Passage to read:
[Start of section]

Photo Gallery: An Overview of A Southern Utah Backroad Trip

There must be some kind of way out of here

- Bob Dylan, All Along the Watchtower

What if you sat next to the Colorado River on a three-quarter-moon night in southern Utah? Is it possible to conjure what you'd feel?

On the right night, there's a soft wind that gives you flashbacks of the way that girl's finger ran down your cheek as you kissed her for the first time, the one who became your wife three years later. You rested your hand on her hip, too, and then her arms erupted in goosebumps.  A little mutual give-and-take. That's what a night outside in southern Utah is like when the air is still and clear, when the moon rises over a vertical red canyon wall that's taller than your imagination.  Most things to which you try to make it compare slips through the cracks. So you get my perspective - hey, lucky you.

We road-tripped through some backroads in Utah a couple of weeks ago - "we" means me, my wife Brooke, our daughter Chloe, and our teenage-daughter-for-the-school-year from Ukraine, Ania. I've paced around the house for days now wondering about this very post because there are so many stories to tell that we're better off just hanging around a campfire or something to share the tales orally.

But I'm going to try something tonight. Here goes, in a wham-wham-wham fashion, okay? Hang tight . . .

Monument Valley, horse ranch
Dwelling, corral, horses, huge sandstone walls.  The local life in Monument Valley. This is where we began.

Monument Valley, horse ranch
We drove the classic 17-mile loop in Monument Valley, but it was clear that the better way to visit this place is on foot or horseback. Whatever it takes to get in there closer. The only problem with horseback is children as young as Chloe - 3 years - are rarely allowed on a commercial guided pack trip. So we simply had to enjoy this from a distance, and move on.

Monument Valley, horse ranch

Monument Valley, horse ranch
Just as I was getting bummed that the best we could hope for was driving and staring, driving and staring, we got out and I saw her do this. She was surprised by it all, anyway.  Stoked kid.

Monument Valley, horse ranch
Camping at Goosenecks State Park isn't what you think it is. It's remote, isolated, clean, empty - right on top of the San Juan River with views you don't get anywhere else. We left the highway and nearly all forms of civilization, other than a pit toilet, for this stop. Brooke cooked up this perfect meal of shrimp and serrano peppers. We had a little fire, went to bed a little late, and in the morning Chloe threw up. She hurled just once, and I held on to her tightly. "You okay?" I asked. "Yeah." She said. She always says that. But she didn't even cry. I thought the trip was over, having hardly launched and the first morning began with a little puke in the tent. I was wrong. No one wanted to go home, because being together is the same thing as being home.

[End of section]

Instruction a:
Summarize the Utah road trip post in two sentences.
The text and the rows are unrelated to each other.

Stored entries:

[Start of section]

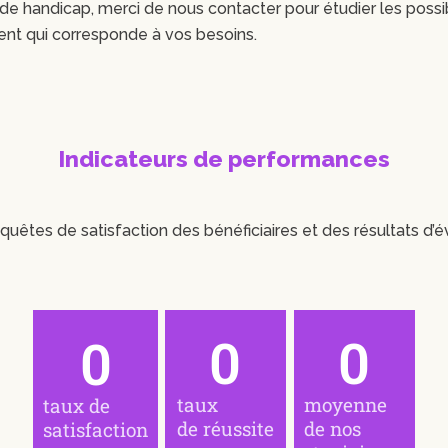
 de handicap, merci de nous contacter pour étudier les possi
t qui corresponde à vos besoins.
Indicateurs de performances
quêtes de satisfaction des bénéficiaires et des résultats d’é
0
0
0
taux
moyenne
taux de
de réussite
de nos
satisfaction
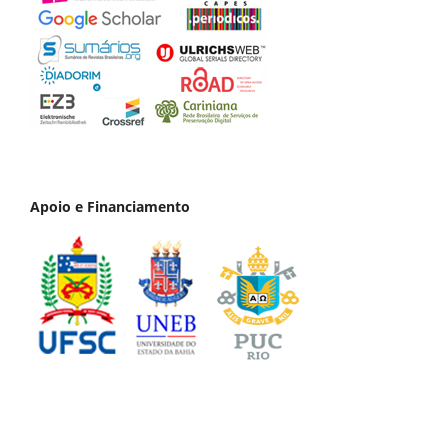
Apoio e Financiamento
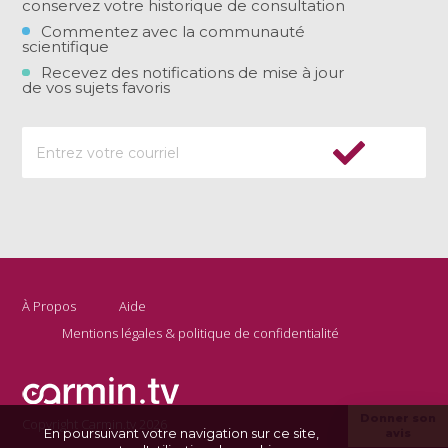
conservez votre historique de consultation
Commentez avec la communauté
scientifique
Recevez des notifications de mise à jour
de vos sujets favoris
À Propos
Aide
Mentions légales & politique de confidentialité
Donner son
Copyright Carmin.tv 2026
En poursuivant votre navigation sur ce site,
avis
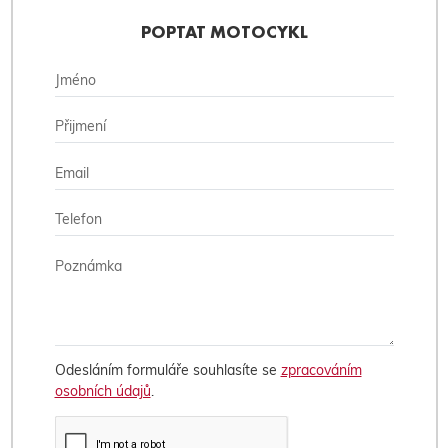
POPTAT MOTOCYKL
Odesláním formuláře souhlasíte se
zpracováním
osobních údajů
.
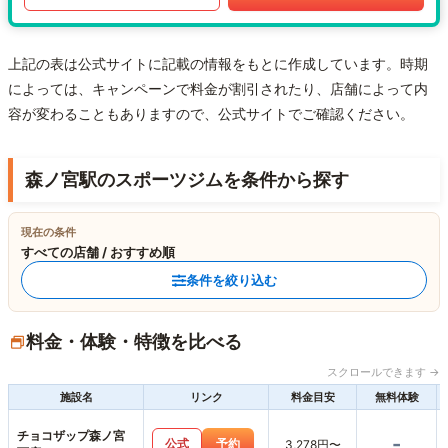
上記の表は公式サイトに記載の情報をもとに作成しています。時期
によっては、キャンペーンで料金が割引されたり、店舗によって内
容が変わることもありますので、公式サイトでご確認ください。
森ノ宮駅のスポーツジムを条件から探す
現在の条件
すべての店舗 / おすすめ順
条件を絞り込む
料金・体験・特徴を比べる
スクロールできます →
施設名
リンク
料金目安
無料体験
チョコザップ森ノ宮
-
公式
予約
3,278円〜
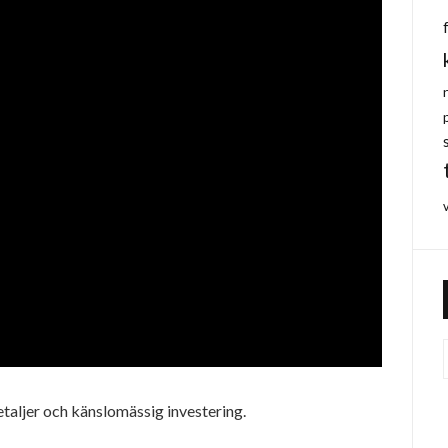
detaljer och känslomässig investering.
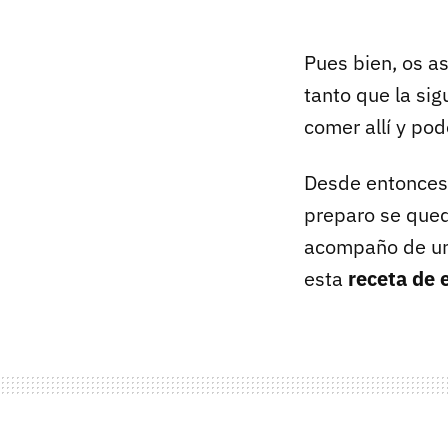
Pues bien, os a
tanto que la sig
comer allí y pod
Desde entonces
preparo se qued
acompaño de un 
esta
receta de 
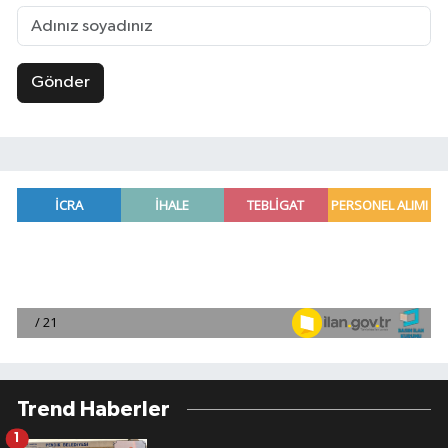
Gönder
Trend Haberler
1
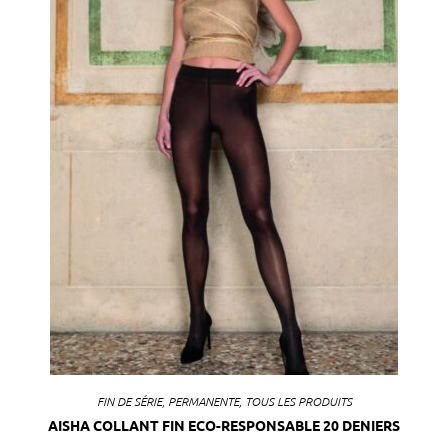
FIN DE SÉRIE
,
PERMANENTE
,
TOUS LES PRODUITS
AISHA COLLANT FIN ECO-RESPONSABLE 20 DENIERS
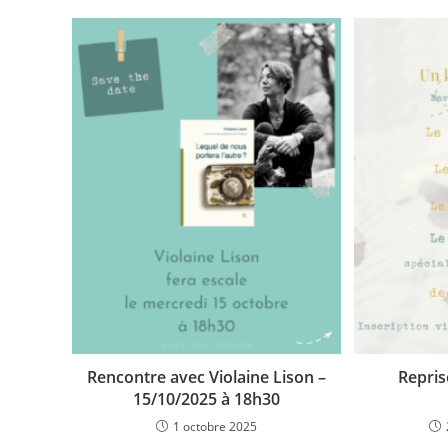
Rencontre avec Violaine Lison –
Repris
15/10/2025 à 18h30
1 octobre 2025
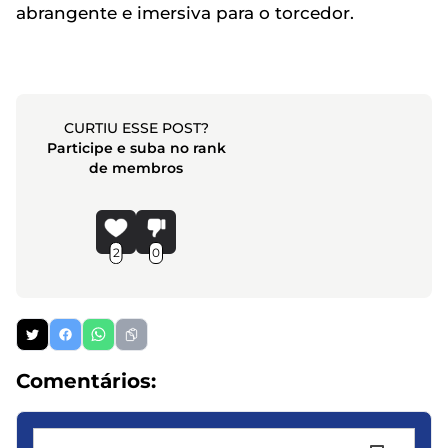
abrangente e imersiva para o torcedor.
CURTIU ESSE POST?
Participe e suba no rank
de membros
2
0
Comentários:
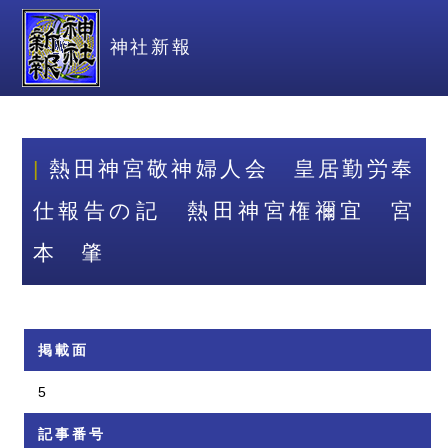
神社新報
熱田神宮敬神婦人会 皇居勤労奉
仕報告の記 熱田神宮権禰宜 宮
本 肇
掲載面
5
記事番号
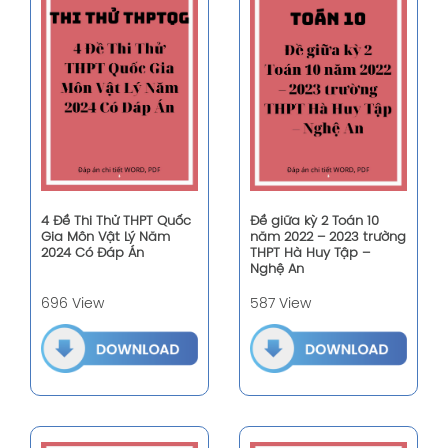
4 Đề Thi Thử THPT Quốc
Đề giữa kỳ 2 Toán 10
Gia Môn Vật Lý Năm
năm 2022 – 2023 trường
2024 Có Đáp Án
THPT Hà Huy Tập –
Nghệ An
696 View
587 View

[End of section]

Instruction b:
Please switch "satisfaction" to "contentement" in the rows, from their start through the line that contains "detaljer och känslomässig investering.", and return only those lines, without the pictures.

Written answer a:
The writer describes a backroad trip through southern Utah with Brooke, Chloe and Ania, which began at a horse ranch in Monument Valley, where they drove the 17-mile loop because children as young as three-year-old Chloe are rarely allowed on commercial guided pack trips. At remote Goosenecks State Park above the San Juan River, Chloe threw up one morning, but no one wanted to go home, because being together is the same thing as being home.

Written answer b:
 de handicap, merci de nous contacter pour étudier les possi
t qui corresponde à vos besoins.
Indicateurs de performances
quêtes de contentement des bénéficiaires et des résultats d’é
0
0
0
taux
moyenne
taux de
de réussite
de nos
contentement
Apoio e Financiamento
conservez votre historique de consultation
Commentez avec la communauté
scientifique
Recevez des notifications de mise à jour
de vos sujets favoris
À Propos
Aide
Mentions légales & politique de confidentialité
Donner son
Copyright Carmin.tv 2026
En poursuivant votre navigation sur ce site,
avis
POPTAT MOTOCYKL
Odesláním formuláře souhlasíte se
zpracováním
osobních údajů
.
上記の表は公式サイトに記載の情報をもとに作成しています。時期
によっては、キャンペーンで料金が割引されたり、店舗によって内
容が変わることもありますので、公式サイトでご確認ください。
森ノ宮駅のスポーツジムを条件から探す
現在の条件
すべての店舗 / おすすめ順
条件を絞り込む
料金・体験・特徴を比べる
スクロールできます →
施設名
リンク
料金目安
無料体験
チョコザップ森ノ宮
-
公式
予約
3,278円〜
detaljer och känslomässig investering.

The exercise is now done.